Discussion with Tcl people at
http://sourceforge.net/tracker/index.php?func=detail&aid=649209&group_id=12997&atid=112997
lead to the conclusion that this is intentional; they call it the "appartment model"; you can use the Tcl interpreter only from the thread that has created it, you cannot pass Tcl_Obj* across thread boundaries, and you cannot invoke Tcl commands from other threads.
If Tcl is not built for threads, this all is not relevant, since there is only a single set of "thread-local" data (i.e. it isn't thread-local); the thread API is still there, anyway.
To overcome this limitation, I now use Tcl Queues to pass commands from one thread the other; this is also how the Tcl thread extension works. You allocate a Tcl_Event, fill some data, put it into a queue, alert the target thread, and block on a Tcl_Condition. The target thread fetches the event from the queue, invokes the callback function, which performs the Tcl action, and notifies the condition.

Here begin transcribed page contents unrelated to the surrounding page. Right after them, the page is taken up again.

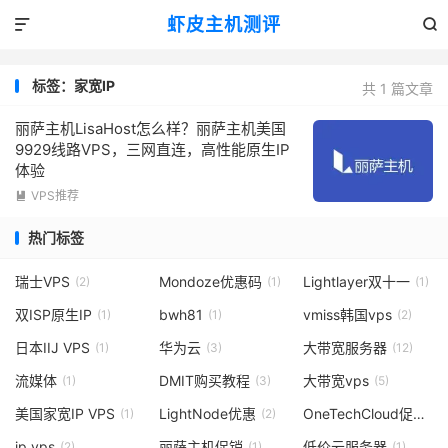
虾皮主机测评


标签：家宽IP
共 1 篇文章
丽萨主机LisaHost怎么样？丽萨主机美国
9929线路VPS，三网直连，高性能原生IP
体验
VPS推荐

热门标签
瑞士VPS
Mondoze优惠码
Lightlayer双十一
(2)
(1)
(1)
双ISP原生IP
bwh81
vmiss韩国vps
(1)
(1)
(2)
日本IIJ VPS
华为云
大带宽服务器
(1)
(3)
(12)
流媒体
DMIT购买教程
大带宽vps
(1)
(3)
(5)
美国家宽IP VPS
LightNode优惠
OneTechCloud促销
(1)
(2)
(1)
ip vps
丽萨主机促销
低价云服务器
(2)
(1)
(1)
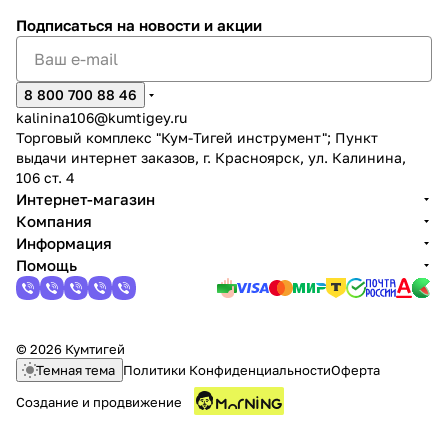
Подписаться
на новости и акции
8 800 700 88 46
kalinina106@kumtigey.ru
Торговый комплекс "Кум-Тигей инструмент"; Пункт
раз в 2 недели
выдачи интернет заказов, г. Красноярск, ул. Калинина,
106 ст. 4
Интернет-магазин
Компания
Информация
Помощь
© 2026 Кумтигей
Темная тема
Политики Конфиденциальности
Оферта
Создание и продвижение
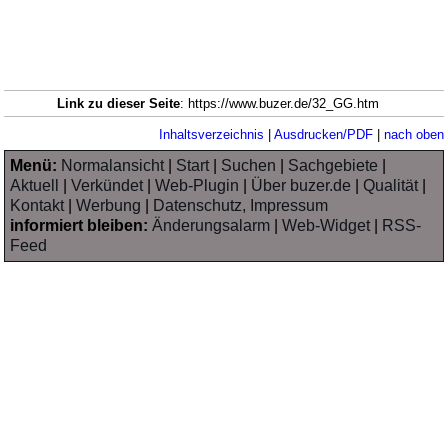
Link zu dieser Seite
: https://www.buzer.de/32_GG.htm
Inhaltsverzeichnis
|
Ausdrucken/PDF
|
nach oben
Menü:
Normalansicht
|
Start
|
Suchen
|
Sachgebiete
|
Aktuell
|
Verkündet
|
Web-Plugin
|
Über buzer.de
|
Qualität
|
Kontakt
|
Werbung
|
Datenschutz, Impressum
informiert bleiben:
Änderungsalarm
|
Web-Widget
|
RSS-
Feed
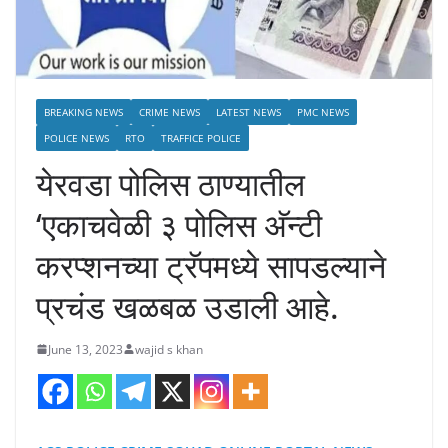
BREAKING NEWS
CRIME NEWS
LATEST NEWS
PMC NEWS
POLICE NEWS
RTO
TRAFFICE POLICE
येरवडा पोलिस ठाण्यातील
‘एकाचवेळी ३ पोलिस अ‍ॅन्टी
करप्शनच्या ट्रॅपमध्ये सापडल्याने
प्रचंड खळबळ उडाली आहे.
June 13, 2023
wajid s khan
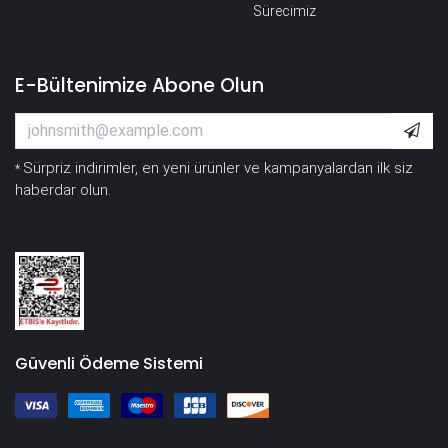
Sürecimiz
E-Bültenimize Abone Olun
Sürpriz indirimler, en yeni ürünler ve kampanyalardan ilk siz
*
haberdar olun.
Güvenli Ödeme Sistemi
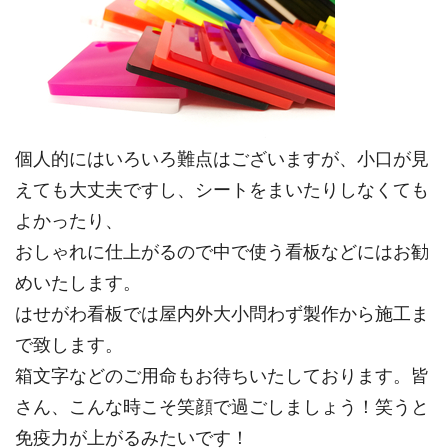
個人的にはいろいろ難点はございますが、小口が見
えても大丈夫ですし、シートをまいたりしなくても
よかったり、
おしゃれに仕上がるので中で使う看板などにはお勧
めいたします。
はせがわ看板では屋内外大小問わず製作から施工ま
で致します。
箱文字などのご用命もお待ちいたしております。皆
さん、こんな時こそ笑顔で過ごしましょう！笑うと
免疫力が上がるみたいです！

Passing of results happens to stack variables in the calling thread whose addresses are put into the event.
This kind of marshalling now happens for the following APIs:
- call: passes the PyObject* args to the target thread. There it is converted into Tcl objects, the command is invoked, and the result is converted back to a Python object.
- getvar/setvar/unsetvar: pass the variable name and value, and invoke the Tcl API in the target thread.
- createcommand/deletecommand: likewise.
For a few APIs, this marshalling is not possible in principle:
- mainloop/doonevent: event processing must happen in the interpreter thread, by nature of the Tcl threading model
For a larger number of APIs, I found the effort not worthwhile:
- globalcall, eval, globaleval, evalfile, record, adderrorinfo, exprstring, exprlong, exprdouble, exprboolean, createfilehandler, deletefilehandler
For all these functions, _tkinter will now raise an exception if they are invoked in the wrong thread.
A tricky question is what happens if the target thread is not processing events right now, either because it mainloop hasn't been invoked, or because it is busy doing something else. The current code raises an exception if the target interpreter is not in the mainloop, and blocks (potentially indefinitely) if the target process does not unqueue its events.
This might cause problems if you create multiple interpreters in one thread: it would be sufficient if one of them processes events. Currently, calls to the other interpreters will raise the exception that the mainloop has not been entered. I hope this won't cause problems in practice, since you rarely have more than one interpreter.
With these changes, it would now be possible to build Tcl in threaded mode on Windows. This has both advantages and disadvantages:
- It allows to get rid of the Tcl lock, and the nearly-busy wait.
- It may cause problems for existing applications if they run into one of the limitations. Of course, those applications will run into the same limitations on Unix if Tcl was build with threads enabled.
If Tcl wasn't build with threads enabled, behaviour is nearly unmodified. Python will still invoke the Tcl thread API, but that won't do anything, so there should be no user-visible change.